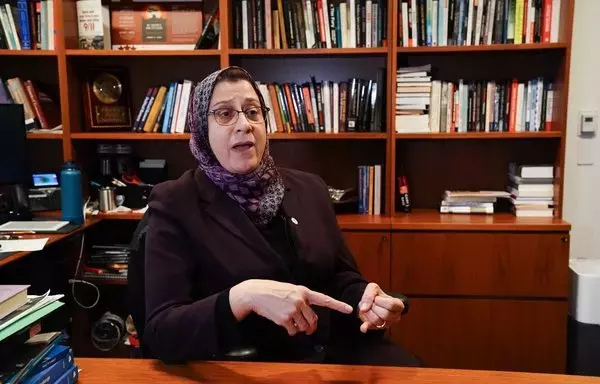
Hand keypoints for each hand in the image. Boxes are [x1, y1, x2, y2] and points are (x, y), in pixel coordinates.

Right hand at [230, 279, 352, 335]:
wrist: (256, 293)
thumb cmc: (273, 291)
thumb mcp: (291, 290)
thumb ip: (302, 299)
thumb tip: (309, 316)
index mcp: (304, 291)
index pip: (324, 299)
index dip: (337, 305)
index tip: (349, 309)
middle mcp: (300, 300)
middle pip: (313, 319)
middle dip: (311, 326)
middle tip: (308, 329)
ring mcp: (293, 310)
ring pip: (304, 326)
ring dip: (300, 328)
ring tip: (291, 322)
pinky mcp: (284, 319)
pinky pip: (293, 330)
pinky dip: (291, 331)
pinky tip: (285, 325)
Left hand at [357, 283, 403, 332]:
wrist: (369, 302)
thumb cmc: (376, 295)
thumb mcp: (373, 288)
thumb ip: (369, 295)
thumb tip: (364, 308)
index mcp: (398, 305)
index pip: (391, 305)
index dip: (380, 301)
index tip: (377, 298)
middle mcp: (395, 317)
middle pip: (385, 314)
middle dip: (374, 307)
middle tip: (373, 304)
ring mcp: (386, 324)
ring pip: (376, 321)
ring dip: (368, 312)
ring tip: (369, 309)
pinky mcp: (376, 328)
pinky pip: (369, 327)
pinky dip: (365, 326)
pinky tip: (363, 325)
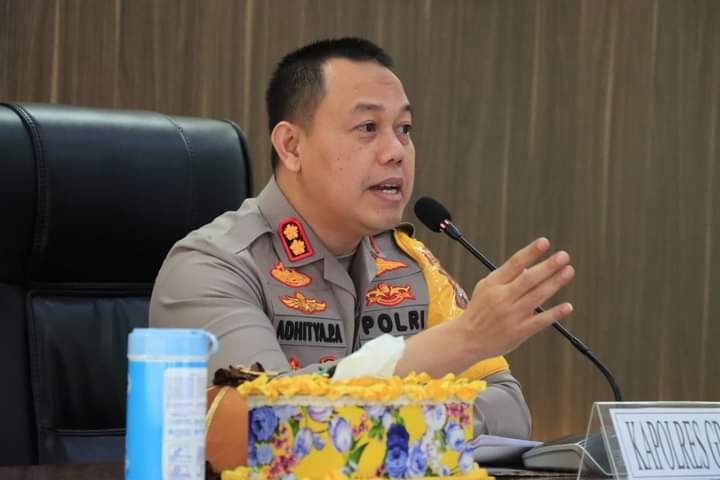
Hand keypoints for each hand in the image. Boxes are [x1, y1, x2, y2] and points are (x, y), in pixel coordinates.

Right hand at [460, 237, 574, 359]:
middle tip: (564, 256)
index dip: (530, 252)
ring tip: (568, 271)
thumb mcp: (485, 288)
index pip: (514, 264)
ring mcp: (512, 315)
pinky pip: (540, 321)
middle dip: (548, 266)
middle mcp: (502, 298)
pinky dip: (554, 313)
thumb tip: (528, 267)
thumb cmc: (479, 310)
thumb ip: (505, 276)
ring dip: (555, 283)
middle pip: (528, 278)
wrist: (467, 339)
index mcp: (493, 284)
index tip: (544, 242)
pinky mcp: (519, 332)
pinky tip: (567, 306)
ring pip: (537, 296)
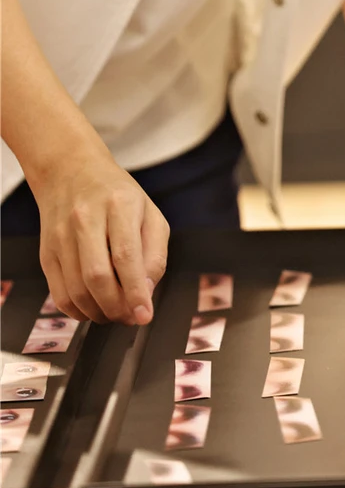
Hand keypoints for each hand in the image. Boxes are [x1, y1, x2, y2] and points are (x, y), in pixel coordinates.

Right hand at [30, 147, 168, 325]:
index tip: (144, 315)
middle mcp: (86, 218)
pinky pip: (60, 295)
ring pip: (77, 291)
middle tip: (130, 316)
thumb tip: (146, 292)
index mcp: (119, 204)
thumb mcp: (150, 213)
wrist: (71, 172)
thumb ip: (155, 253)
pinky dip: (79, 311)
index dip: (135, 291)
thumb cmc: (117, 195)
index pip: (125, 256)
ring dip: (99, 313)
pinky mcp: (46, 252)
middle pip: (97, 277)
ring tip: (115, 312)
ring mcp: (61, 236)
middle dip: (117, 307)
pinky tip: (94, 307)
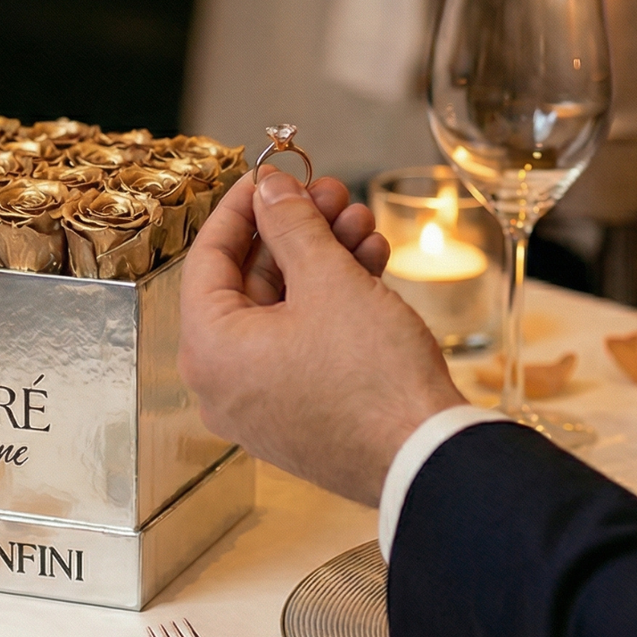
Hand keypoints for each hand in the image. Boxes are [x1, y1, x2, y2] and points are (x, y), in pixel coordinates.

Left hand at [179, 169, 465, 505]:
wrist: (428, 461)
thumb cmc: (372, 379)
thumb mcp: (330, 281)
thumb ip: (292, 226)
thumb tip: (270, 189)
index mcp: (208, 350)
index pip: (208, 258)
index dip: (242, 207)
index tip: (269, 175)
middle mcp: (222, 381)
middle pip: (249, 282)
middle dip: (296, 231)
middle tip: (331, 195)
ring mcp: (259, 401)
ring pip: (282, 310)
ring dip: (321, 260)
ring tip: (362, 223)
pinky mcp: (297, 412)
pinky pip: (300, 342)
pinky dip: (329, 303)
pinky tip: (370, 263)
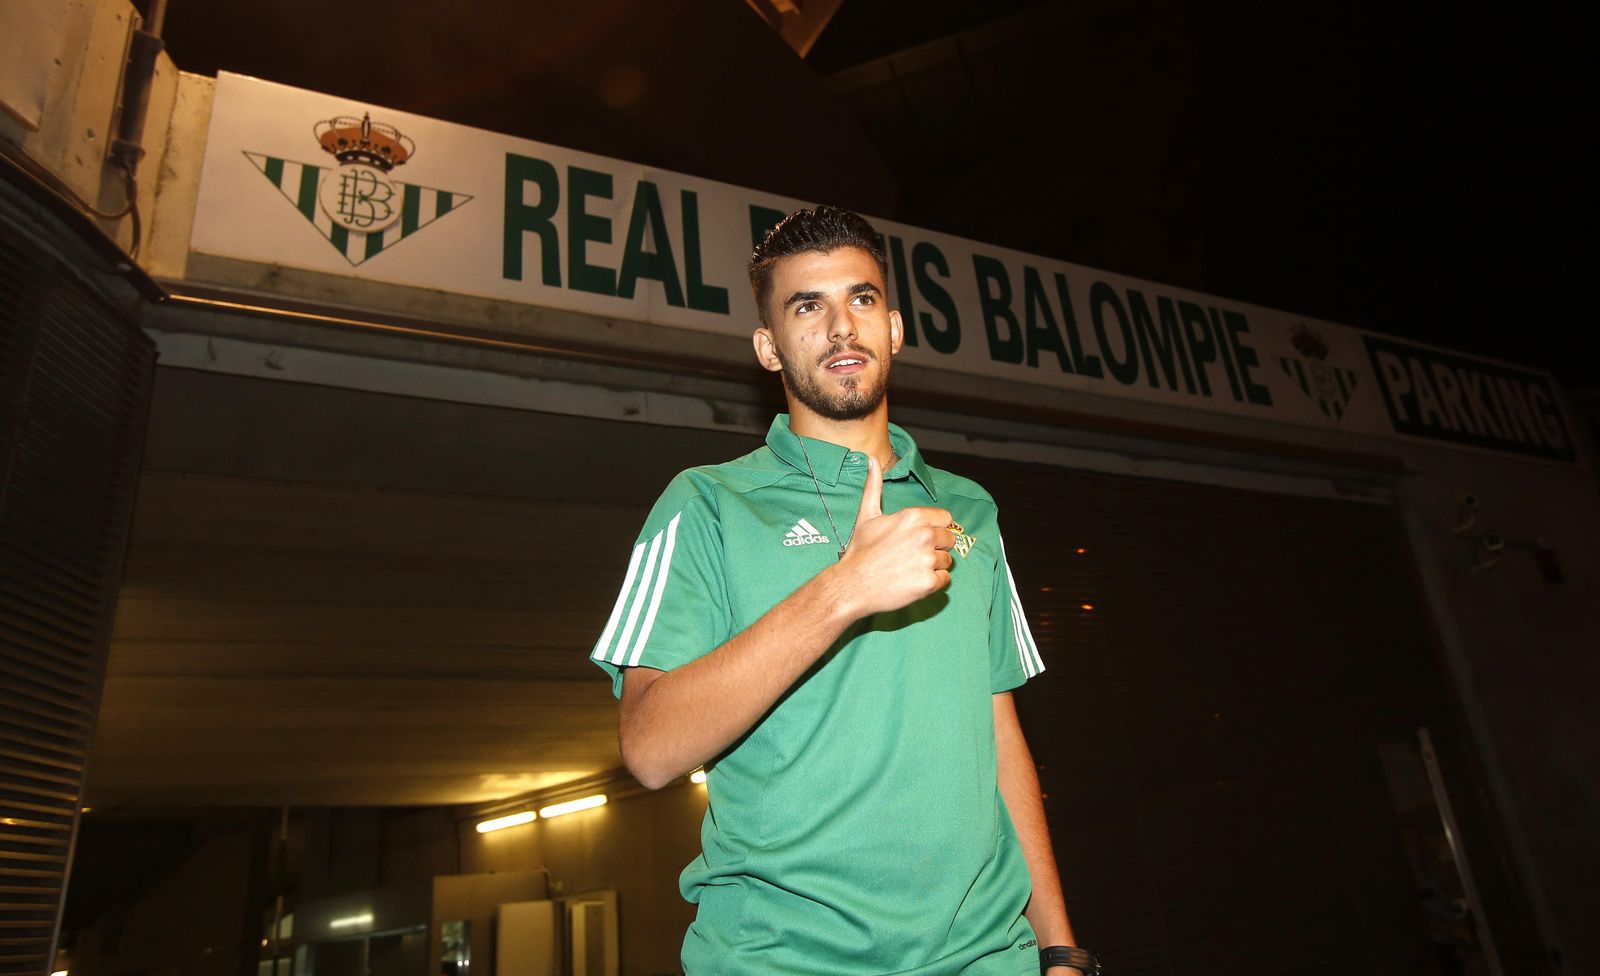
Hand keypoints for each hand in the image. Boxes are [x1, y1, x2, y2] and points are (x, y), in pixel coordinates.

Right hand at [835, 455, 953, 615]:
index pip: (946, 519)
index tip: (920, 538)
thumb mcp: (867, 515)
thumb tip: (871, 459)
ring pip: (947, 561)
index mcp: (913, 517)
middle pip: (949, 539)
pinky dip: (932, 582)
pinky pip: (944, 579)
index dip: (935, 528)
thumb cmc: (860, 550)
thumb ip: (874, 486)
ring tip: (910, 569)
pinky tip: (913, 581)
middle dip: (936, 547)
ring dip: (933, 566)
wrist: (852, 584)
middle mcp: (924, 535)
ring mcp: (927, 559)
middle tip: (913, 556)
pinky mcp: (928, 582)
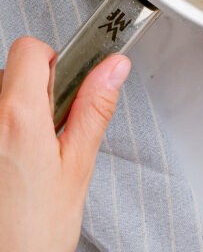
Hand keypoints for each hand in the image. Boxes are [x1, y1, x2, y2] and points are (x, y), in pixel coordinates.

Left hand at [0, 37, 129, 251]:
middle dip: (34, 93)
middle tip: (49, 133)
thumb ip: (94, 109)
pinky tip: (10, 169)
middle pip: (11, 73)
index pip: (30, 48)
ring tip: (26, 159)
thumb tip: (113, 67)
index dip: (53, 61)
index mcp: (18, 115)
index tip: (64, 87)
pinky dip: (2, 133)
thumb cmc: (33, 234)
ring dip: (13, 115)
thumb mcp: (77, 168)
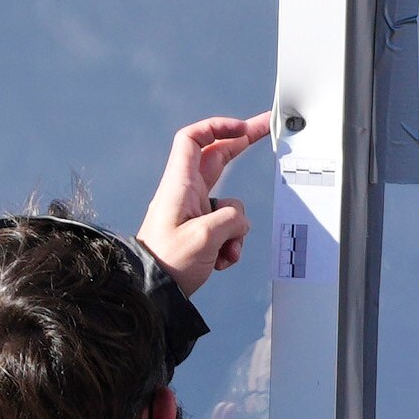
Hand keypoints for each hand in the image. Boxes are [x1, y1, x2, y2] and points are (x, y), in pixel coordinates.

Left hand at [141, 110, 273, 292]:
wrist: (152, 291)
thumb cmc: (167, 263)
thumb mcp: (204, 238)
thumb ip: (230, 219)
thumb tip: (239, 221)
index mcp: (180, 185)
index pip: (195, 139)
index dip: (218, 127)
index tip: (243, 128)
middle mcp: (187, 193)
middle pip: (217, 157)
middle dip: (242, 145)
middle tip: (265, 129)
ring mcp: (195, 211)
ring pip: (231, 206)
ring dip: (237, 230)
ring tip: (225, 250)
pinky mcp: (201, 230)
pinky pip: (227, 229)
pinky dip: (230, 245)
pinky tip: (220, 260)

* * * *

#### Exercise requirements
Give back the records above exactly. Pictures stay out.

#### Task solution
Hand keypoints for each hand in the image. Boxes are [x1, y1, x2, y2] and points are (x, y), in pixel coordinates.

Right hand at [230, 279, 352, 335]:
wrist: (256, 293)
thumb cmc: (273, 291)
thumb mcp: (291, 290)
thumb ip: (302, 299)
thumb tip: (309, 316)
index mcp: (304, 291)
index pip: (324, 299)
index dip: (337, 305)
index tip: (349, 309)
middle mcp: (300, 300)
middle pip: (313, 319)
middle dip: (311, 326)
middle tip: (308, 329)
ring mcp: (293, 310)
ring pip: (304, 326)
ring dip: (300, 328)
ring tip: (291, 322)
pinky mcp: (284, 319)
pinky pip: (293, 330)
pinky dip: (291, 331)
pinky tip: (285, 325)
Left hand at [357, 283, 403, 332]:
wrist: (369, 302)
thumb cmc: (376, 295)
thumb mcp: (373, 288)
thumb ip: (369, 295)
thumb tip: (364, 308)
index mcp: (398, 305)
index pip: (391, 305)
index dip: (380, 301)
index tip: (377, 298)
middle mcp: (395, 317)
middle pip: (385, 314)
middle dip: (374, 307)
middle tip: (373, 304)
ring mcp: (386, 324)
ring pip: (376, 321)
ring dip: (368, 312)
ring tip: (369, 309)
pinky mcp: (376, 328)
pinky pip: (369, 327)
pinky dip: (365, 326)
pinky tip: (363, 325)
Hand keypoints for each hand in the image. Boxes are [x1, y1, x2, y2] and points are (x, y), in pixel coordinates.

Right hand at [460, 237, 574, 359]:
middle tip: (564, 256)
index dip: (530, 252)
ring tip: (568, 271)
thumb mcp: (485, 288)
index pip: (514, 264)
ring mcp: (512, 315)
pinky pip: (540, 321)
middle dip: (548, 266)
middle mcp: (502, 298)
pinky dip: (554, 313)
thumb tip: (528, 267)
thumb cmc: (479, 310)
thumb ip: (505, 276)
ring dip: (555, 283)
middle pip: (528, 278)
wrist: (467, 339)
index mcp: (493, 284)
index tip: (544, 242)
pinky mcp: (519, 332)
pinky tip: (567, 306)
ring pip: (537, 296)
Hand keypoints for each hand in the image. Boxes are [x1, y1, x2, y2] and points are (x, y), in pixel coordinates.

Right hand at [30, 147, 168, 325]:
index tip: (144, 315)
middle mcp: (86, 218)
pinky pip: (60, 295)
ring pip: (77, 291)
middle tip: (130, 316)
thumb tip: (146, 292)
index mcp: (119, 204)
thumb mcp: (150, 213)
wrist: (71, 172)
thumb ip: (155, 253)
pinky dip: (79, 311)
index dip: (135, 291)
thumb cmc: (117, 195)
index pip: (125, 256)
ring dip: (99, 313)
pinky mcp: (46, 252)
middle pip: (97, 277)
ring tip: (115, 312)
ring mcp: (61, 236)
middle dip: (117, 307)
pinky tip: (94, 307)
Hand keypoints for each hand in the image. Boxes are [x1, y1, x2, y2] and points are (x, y), in pixel coordinates.

Left hand at [179, 169, 465, 505]:
wrist: (428, 461)
thumb cmc: (372, 379)
thumb mcp: (330, 281)
thumb ip: (292, 226)
thumb tip: (270, 189)
index mcp: (208, 350)
index pip: (208, 258)
index dip: (242, 207)
index tip: (269, 175)
middle mcp: (222, 381)
middle pip: (249, 282)
middle dip: (296, 231)
middle tip: (331, 195)
ring mcp: (259, 401)
ring pip: (282, 310)
ring dip: (321, 260)
ring tip: (362, 223)
pinky mcp: (297, 412)
pinky pip: (300, 342)
pinky dip: (329, 303)
pinky tip: (370, 263)
Hand keypoints for each hand in the image. Boxes are [x1, y1, x2, y2] and points are (x, y), in pixel coordinates.

Right hand at [835, 455, 953, 615]:
index pip: (946, 519)
index tip: (920, 538)
thumb mcp: (867, 515)
thumb tip: (871, 459)
ring pip: (947, 561)
index mcp: (913, 517)
middle pip: (949, 539)
pinky dip: (932, 582)
pinky pip: (944, 579)
index dip: (935, 528)
thumb cmc: (860, 550)
thumb ip: (874, 486)
ring tip: (910, 569)
pinky tip: (913, 581)
middle dip: (936, 547)
ring dip: (933, 566)
wrist: (852, 584)
middle mcp: (924, 535)
ring mcp: (927, 559)
middle tip: (913, 556)
pinky mcp: (928, 582)
Hand keypoints for each hand in the image. Boxes are [x1, y1, x2, y2] and points are (x, y), in pixel coordinates.

Left hand at [0, 37, 129, 251]:
middle dip: (34, 93)
middle tip: (49, 133)
thumb ip: (94, 109)
pinky tip: (10, 169)
middle pip: (11, 73)
index pip: (30, 48)
ring tip: (26, 159)
thumb tip: (113, 67)
index dip: (53, 61)
index mcp: (18, 115)
index tip: (64, 87)
pinky dip: (2, 133)
thumb cmc: (33, 234)
ring dip: (13, 115)
thumb mcp: (77, 168)
Hand keypoints for each hand in the image. Boxes are [x1, y1, x2, y2] and points are (x, y), in pixel coordinates.

Left hand at [141, 110, 273, 292]:
wrist: (152, 291)
thumb cmc: (167, 263)
thumb mcp: (204, 238)
thumb ip: (230, 219)
thumb tip: (239, 221)
index mcp: (180, 185)
index pip: (195, 139)
index dip: (218, 127)
index tip: (243, 128)
middle mcp: (187, 193)
middle pip: (217, 157)
middle dip: (242, 145)
middle tip: (265, 129)
ring mcp: (195, 211)
ring pip: (231, 206)
ring dip: (237, 230)
ring tip: (225, 250)
pinky mcp: (201, 230)
pinky pip: (227, 229)
pinky dip: (230, 245)
pinky tip: (220, 260)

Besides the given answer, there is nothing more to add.